Il fait partie des sans voix, des sans dents, des sans cravates, des sans logement et surtout des sans travail.

Il fait partie des fainéants, des pauvres dont l’on dit qu’ils ne veulent pas sortir de leur situation, ou selon certaines déclarations de personnalités politiques, il fait partie des gens qui vivent bien avec des minima sociaux et peuvent se permettre d’aller en vacances au Bahamas.

Honte de sa situation ? Auparavant oui, maintenant non, car il entretient une force mentale lui permettant d’être au-dessus des préjugés, des jugements et des critiques.

Vous êtes déjà le troisième président de la République élu pendant sa longue période de chômage, pourtant pas de changement en rapport avec le chômage, et la pauvreté dans un pays riche comme la France s’accroît.

Pôle Emploi envisage de supprimer des milliers de conseillers de ses agences,  ce qui engendra une dégradation du suivi des demandeurs d’emploi ; un suivi virtuel n’est pas suffisant et ne remplacera pas les relations humaines. Les personnes ne doivent pas être que des chiffres ou des numéros de dossiers ou d’identifiants, elles sont avant tout des êtres humains.

Auparavant un suivi mensuel existait, ce n’est plus le cas, auparavant dès qu’une offre intéressait le privé d’emploi, il allait directement se présenter à l’employeur avec son curriculum vitæ, ce n’est plus le cas.

Aujourd’hui un entretien avec un conseiller de Pôle Emploi a lieu tous les six mois, une fois par an ou par des entretiens téléphoniques de 10 minutes. Après plusieurs dépôts de candidatures et CV, aucune réponse.

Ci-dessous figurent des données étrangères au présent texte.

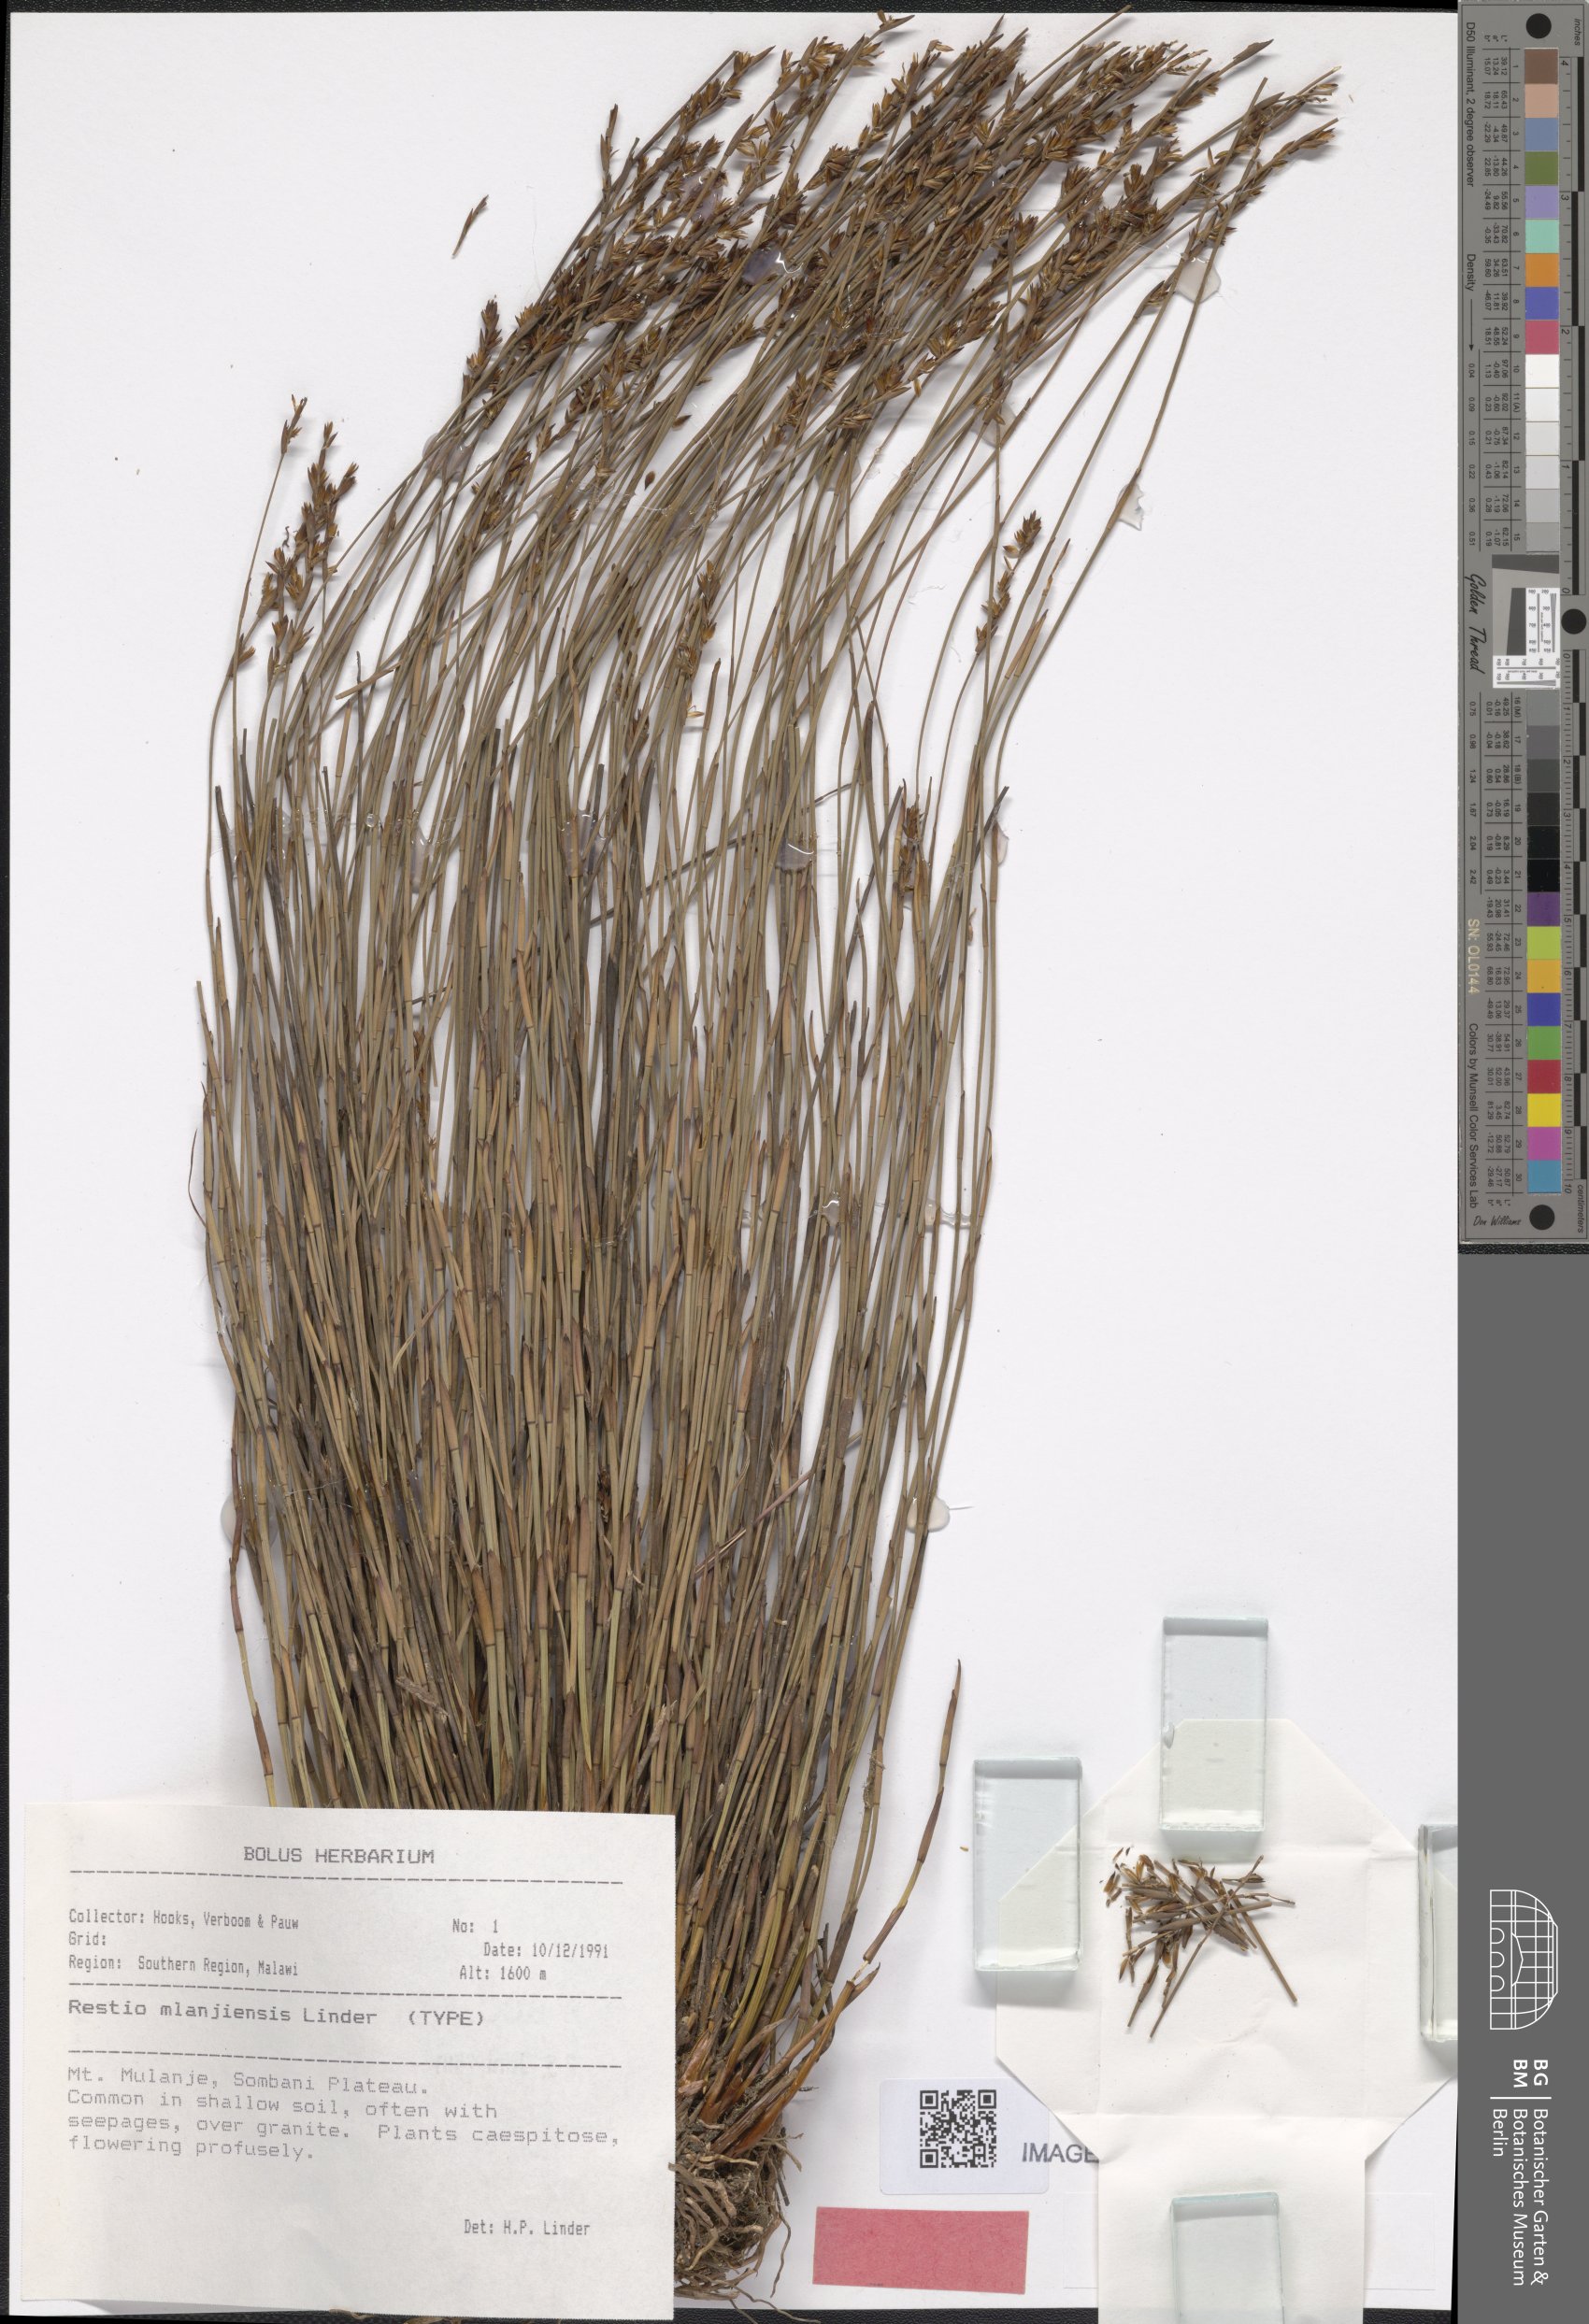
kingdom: Plantae
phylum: Tracheophyta
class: Liliopsida
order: Poales
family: Restionaceae
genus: Platycaulos
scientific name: Platycaulos mlanjiensis
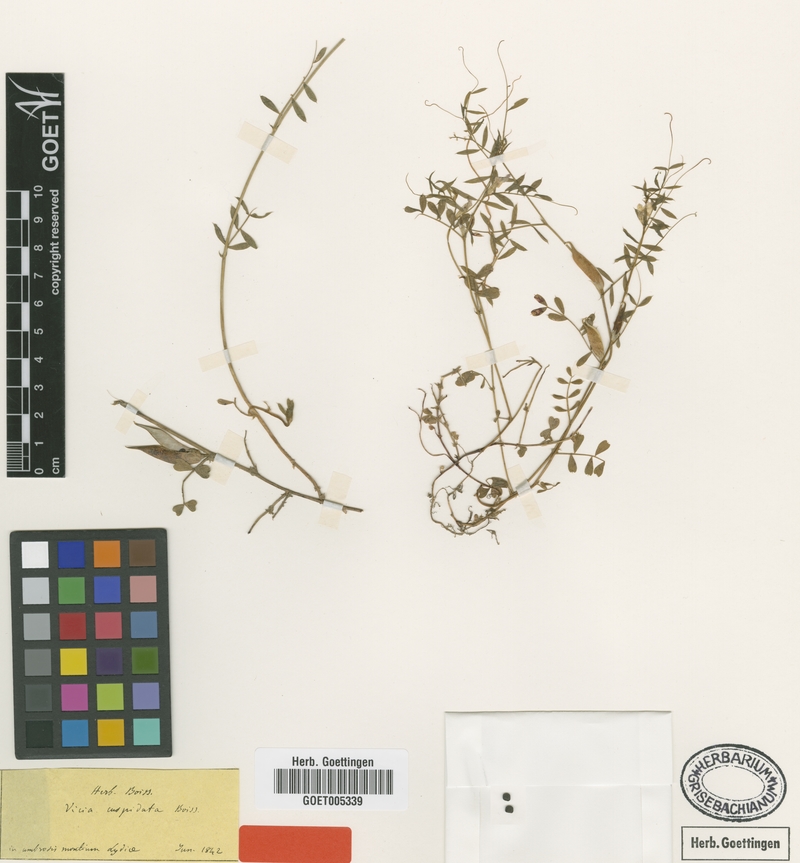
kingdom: Plantae
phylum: Tracheophyta
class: Magnoliopsida
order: Fabales
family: Fabaceae
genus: Vicia
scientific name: Vicia cuspidata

Le chercheur d’emploi doit prouver ses recherches, mais sans réponses à ses candidatures de la part des employeurs, de l’agence Pôle Emploi, des agences d’intérim : il faudrait que la réciproque existe aussi.

Pas assez de moyens humains et financiers donc pour un meilleur suivi des chômeurs et de leur formation.

Mais en parallèle le Ministère du Travail veut mettre en place un contrôle des chômeurs pour combattre un faible pourcentage de fraudeurs alors qu’en même temps des milliards sont détournés par l’évasion fiscale et que le gaspillage des richesses existe dans notre pays.

De plus en plus d’injustices sociales touchent les retraités les plus modestes, les travailleurs précaires ont de plus en plus de contrats courts ou CDD, les privés d’emplois sont stigmatisés par des préjugés, les agriculteurs ne peuvent plus vivre avec le fruit de leur travail, certains ou certaines vivent dans leur voiture, leur tente ou dans des logements insalubres.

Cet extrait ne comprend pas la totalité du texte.